In other words, the GetCell() function worries of finding the right cell, based on its knowledge of the structure of the matrix implementation. It doesn't have to know what this cell value is going to be used for. The DotProduct calculation logic worries about which series of cells of A to multiply with which series of cell of B, addressing each of these cells "naturally" in term of their row/column (i/j etc.) "coordonates" and it doesn't need to know how the data is effectively stored in the matrix implementation.

Answer 2

"row" is the row in the matrix a, which is done as a single-index array here. If you think of a as a matrix with a_cols columns and a_rows rows, then the element of a at row r and column c is a[r*a_cols+c]. Here k is the column index in matrix a and the row index in matrix b.

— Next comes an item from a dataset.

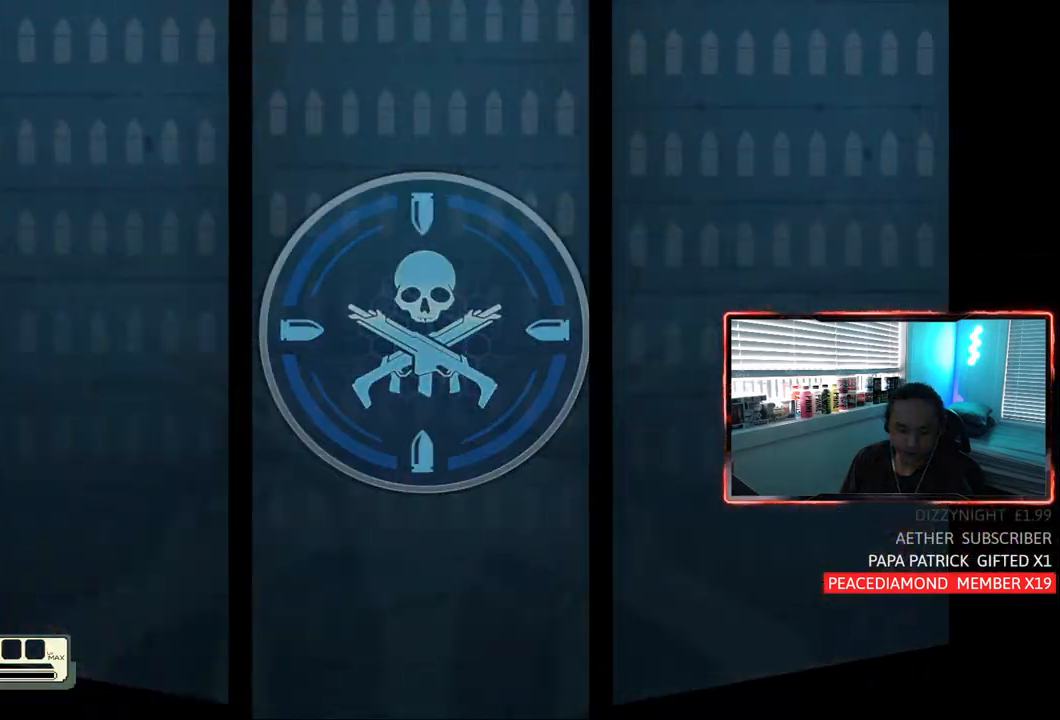
{"dt_ms": 500, "buttons": [], "left_stick": "center", "right_stick": "up-right", "events": [[133, "right_stick", "up-right"], [250, "right_stick", "center"], [417, "right_stick", "down-left"], [467, "right_stick", "up-right"]]}
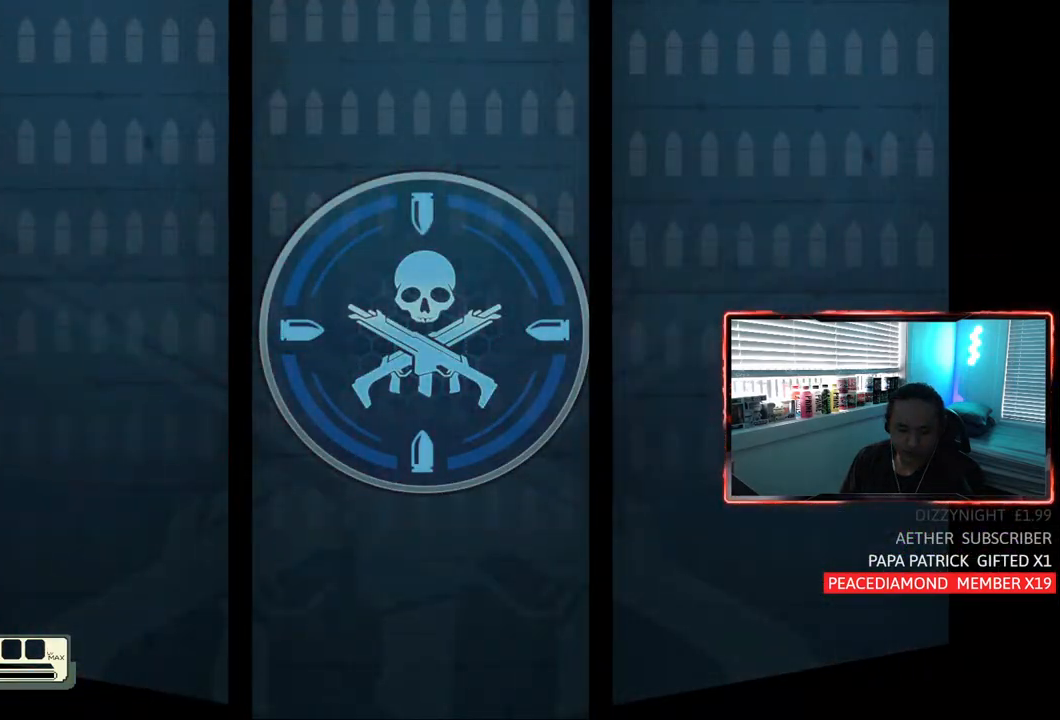
{"dt_ms": 500, "buttons": [], "left_stick": "center", "right_stick": "down-left", "events": [[100, "right_stick", "down-left"], [250, "right_stick", "up-right"], [417, "right_stick", "down-left"]]}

There is a comment right underneath the sum = sum line which explains this already.

Answer 3

One tricky part not so far explained by others is that if you have a vector (linear array) of, say, 24 elements, you can treat it as a two dimensional array - in fact, as a number of different two dimensional arrays.

As a 2 x 12 array:

 0,  1,  2,  3,  4,  5,  6,  7,  8,  9, 10, 11,
12, 13, 14, 15, 16, 17, 18, 19, 20, 21, 22, 23,

As a 3 x 8 array:

 0,  1,  2,  3,  4,  5,  6,  7,
 8,  9, 10, 11, 12, 13, 14, 15,
16, 17, 18, 19, 20, 21, 22, 23,

As a 4 x 6 array:

 0,  1,  2,  3,  4,  5,
 6,  7,  8,  9, 10, 11,
12, 13, 14, 15, 16, 17,
18, 19, 20, 21, 22, 23,

As a 6 x 4 array:

 0,  1,  2,  3,
 4,  5,  6,  7,
 8,  9, 10, 11,
12, 13, 14, 15,
16, 17, 18, 19,
20, 21, 22, 23,

As an 8 x 3 array:

 0,  1,  2,
 3,  4,  5,
 6,  7,  8,
 9, 10, 11,
12, 13, 14,
15, 16, 17,
18, 19, 20,
21, 22, 23,

Or as a 12 x 2 array:

 0,  1,
 2,  3,
 4,  5,
 6,  7,
 8,  9,
10, 11,
12, 13,
14, 15,
16, 17,
18, 19,
20, 21,
22, 23,

The indexing expression a[row * a_cols + col] means you can identify the item in the vector corresponding to the 'row, col' value by multiplying the row number by the number of columns in the matrix (indexing rows from 0), and then adding the column number (also indexed from 0). Other languages, such as Fortran, index from 1 instead of zero, so you see faintly similar computations using 'row-1, col-1'.

The conditions that the matrix A has a_cols columns and a_rows rows and matrix B has a_cols rows and b_cols columns means that you can multiply the matrices A x B, of course.